You can easily manage these common issues with the right strategy and support.

  • Professional Assistance: Engage with a professional service provider specializing in NRI company registration in India. They can guide you through the entire process, handle documentation, and ensure all filings are accurate and on time.
  • Remote Solutions: Many professional firms offer remote assistance for document legalization and banking, allowing you to complete the process without being physically present in India.
  • Conduct Market Research: Before you launch, invest in comprehensive market research. Partner with a local consultant or form a team that has a deep understanding of the Indian market.
  • Expert Guidance on Tax: Hire a local tax advisor or a Chartered Accountant (CA) who can help you navigate India’s tax laws, ensure compliance, and leverage benefits from Double Taxation Avoidance Agreements (DTAAs).
  • Strategic Location: Carefully choose your business location, favoring areas with developed infrastructure or Special Economic Zones (SEZs) that offer better facilities and a supportive environment.

Final Thoughts

Starting a business in India as an NRI or foreign national is now simpler and more rewarding than ever. With liberal FDI policies, pro-business reforms, and a fully digital registration process, turning your idea into a legal entity is faster and more transparent. By understanding the key requirements and choosing the right business structure, you set a strong foundation for your venture. 
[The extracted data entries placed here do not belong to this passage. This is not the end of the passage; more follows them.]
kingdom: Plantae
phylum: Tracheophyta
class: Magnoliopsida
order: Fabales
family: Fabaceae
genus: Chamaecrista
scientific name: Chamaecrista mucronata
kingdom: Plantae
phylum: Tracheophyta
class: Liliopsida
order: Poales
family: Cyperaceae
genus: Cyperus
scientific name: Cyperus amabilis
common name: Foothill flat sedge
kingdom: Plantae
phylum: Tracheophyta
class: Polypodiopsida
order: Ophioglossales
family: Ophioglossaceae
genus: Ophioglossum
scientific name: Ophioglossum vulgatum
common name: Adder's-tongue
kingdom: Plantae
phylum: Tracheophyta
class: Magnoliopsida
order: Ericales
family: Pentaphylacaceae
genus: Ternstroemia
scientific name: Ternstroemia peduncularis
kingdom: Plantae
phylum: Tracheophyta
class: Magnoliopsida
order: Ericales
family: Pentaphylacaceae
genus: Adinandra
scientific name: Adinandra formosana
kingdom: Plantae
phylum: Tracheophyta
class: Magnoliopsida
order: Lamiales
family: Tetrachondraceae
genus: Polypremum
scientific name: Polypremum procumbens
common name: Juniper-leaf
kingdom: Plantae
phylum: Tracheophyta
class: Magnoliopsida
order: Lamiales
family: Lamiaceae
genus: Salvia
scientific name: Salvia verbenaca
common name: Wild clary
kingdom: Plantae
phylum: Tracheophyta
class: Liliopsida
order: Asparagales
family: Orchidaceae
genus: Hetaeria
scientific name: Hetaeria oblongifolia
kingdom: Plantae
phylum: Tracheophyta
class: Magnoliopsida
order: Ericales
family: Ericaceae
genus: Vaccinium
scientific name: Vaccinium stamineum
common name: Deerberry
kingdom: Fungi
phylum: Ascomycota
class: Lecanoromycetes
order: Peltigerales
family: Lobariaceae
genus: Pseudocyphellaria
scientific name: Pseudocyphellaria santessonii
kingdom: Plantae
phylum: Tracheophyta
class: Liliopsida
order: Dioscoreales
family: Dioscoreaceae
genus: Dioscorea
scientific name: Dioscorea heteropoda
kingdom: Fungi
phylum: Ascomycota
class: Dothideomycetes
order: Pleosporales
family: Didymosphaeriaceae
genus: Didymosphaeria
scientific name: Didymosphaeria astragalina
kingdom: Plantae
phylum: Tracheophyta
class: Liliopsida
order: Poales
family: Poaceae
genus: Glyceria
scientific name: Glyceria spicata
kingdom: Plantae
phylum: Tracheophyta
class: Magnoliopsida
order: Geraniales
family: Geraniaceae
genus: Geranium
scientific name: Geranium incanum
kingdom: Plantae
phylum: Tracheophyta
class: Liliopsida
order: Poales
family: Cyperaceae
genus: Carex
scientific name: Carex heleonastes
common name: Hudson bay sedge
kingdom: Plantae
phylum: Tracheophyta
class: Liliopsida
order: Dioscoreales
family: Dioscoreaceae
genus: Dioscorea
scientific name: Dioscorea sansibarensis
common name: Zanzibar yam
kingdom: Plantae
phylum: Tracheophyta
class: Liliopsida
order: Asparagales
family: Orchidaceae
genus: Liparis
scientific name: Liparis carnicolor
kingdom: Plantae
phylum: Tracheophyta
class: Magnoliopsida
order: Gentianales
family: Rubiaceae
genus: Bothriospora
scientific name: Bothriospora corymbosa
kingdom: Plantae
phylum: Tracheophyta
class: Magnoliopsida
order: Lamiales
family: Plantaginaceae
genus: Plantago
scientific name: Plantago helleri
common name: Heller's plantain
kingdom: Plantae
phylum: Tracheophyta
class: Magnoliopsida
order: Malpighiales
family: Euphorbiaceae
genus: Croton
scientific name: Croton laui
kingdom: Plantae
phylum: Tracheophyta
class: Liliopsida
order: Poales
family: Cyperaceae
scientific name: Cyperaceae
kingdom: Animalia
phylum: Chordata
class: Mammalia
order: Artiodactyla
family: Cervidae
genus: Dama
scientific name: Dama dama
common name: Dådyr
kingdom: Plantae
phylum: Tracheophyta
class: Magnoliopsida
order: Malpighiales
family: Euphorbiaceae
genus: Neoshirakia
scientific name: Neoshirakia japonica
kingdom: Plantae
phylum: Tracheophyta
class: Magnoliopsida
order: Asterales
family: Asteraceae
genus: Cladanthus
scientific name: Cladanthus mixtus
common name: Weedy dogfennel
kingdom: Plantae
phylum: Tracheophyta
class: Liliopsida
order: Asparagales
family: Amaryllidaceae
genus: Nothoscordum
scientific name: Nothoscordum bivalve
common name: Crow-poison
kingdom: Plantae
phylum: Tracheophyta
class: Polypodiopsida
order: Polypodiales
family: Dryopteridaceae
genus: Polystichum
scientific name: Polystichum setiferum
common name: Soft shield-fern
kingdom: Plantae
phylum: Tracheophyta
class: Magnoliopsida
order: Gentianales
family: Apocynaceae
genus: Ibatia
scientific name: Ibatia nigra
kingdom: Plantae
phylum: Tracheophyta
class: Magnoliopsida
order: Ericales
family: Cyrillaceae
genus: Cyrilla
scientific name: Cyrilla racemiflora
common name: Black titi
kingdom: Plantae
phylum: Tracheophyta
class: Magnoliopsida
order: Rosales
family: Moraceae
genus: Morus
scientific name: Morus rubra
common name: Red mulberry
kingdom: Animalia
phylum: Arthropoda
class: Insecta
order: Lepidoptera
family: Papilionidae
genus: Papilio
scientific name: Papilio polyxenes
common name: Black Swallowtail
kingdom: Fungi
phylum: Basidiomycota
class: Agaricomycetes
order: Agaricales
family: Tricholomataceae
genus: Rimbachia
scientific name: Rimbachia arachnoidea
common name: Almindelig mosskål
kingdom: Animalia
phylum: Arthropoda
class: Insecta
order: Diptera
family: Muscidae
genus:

With the digital registration process, you can then transform your business idea into a legal entity with limited liability and strong growth potential. However, incorporation is just the beginning. Ongoing compliance, taxation, and documentation still need careful attention. With the right guidance, success in India’s thriving market is well within reach.

Frequently Asked Questions (FAQs)

How many minimum number of directors a private limited company require?

You need a minimum of two directors to start a private limited company. One of these directors must be a resident of India.

Is there a minimum capital requirement?

No, there is no minimum paid-up capital requirement to register a private limited company in India. You can start with any amount you and your partners decide on.

Can an NRI be the sole director of a company in India?

No, at least one director must be a resident of India. This is a key requirement for any foreigner registering a company in India.

Are all documents required for NRI company registration in India accepted digitally?

Yes, the entire process is online. However, some documents submitted by NRIs or foreigners must be apostilled or notarized in their home country before they are uploaded.

What is the difference between a Private Limited Company and an LLP?

A Private Limited Company has shareholders and is a separate legal entity, while an LLP has partners. An LLP has simpler compliance rules, but it is not as easy to raise funds.

What is the Automatic Route for FDI?

The Automatic Route is a government policy that allows foreign investors to invest in most sectors in India without needing prior government approval. This makes setting up a business in India by foreign companies much easier.

Do I need to be in India for the registration process?

No, the entire process is digital. You do not need to be physically present in India to get your company registered.

What is an apostille?

An apostille is a legal certification that makes a document valid in a foreign country. Documents from your home country, such as your passport or address proof, may need to be apostilled.

What is a DIN?

A Director Identification Number (DIN) is a unique 8-digit number that the Ministry of Corporate Affairs (MCA) gives to any person who wants to be a director of a company.

Is it mandatory to have an office in India?

Yes, your company must have a registered office address in India. This can be a commercial or residential property.

Can a foreign company have a 100% subsidiary in India?

Yes, a foreign company can have a 100% owned subsidiary in India. The process and requirements are the same as for any other private limited company.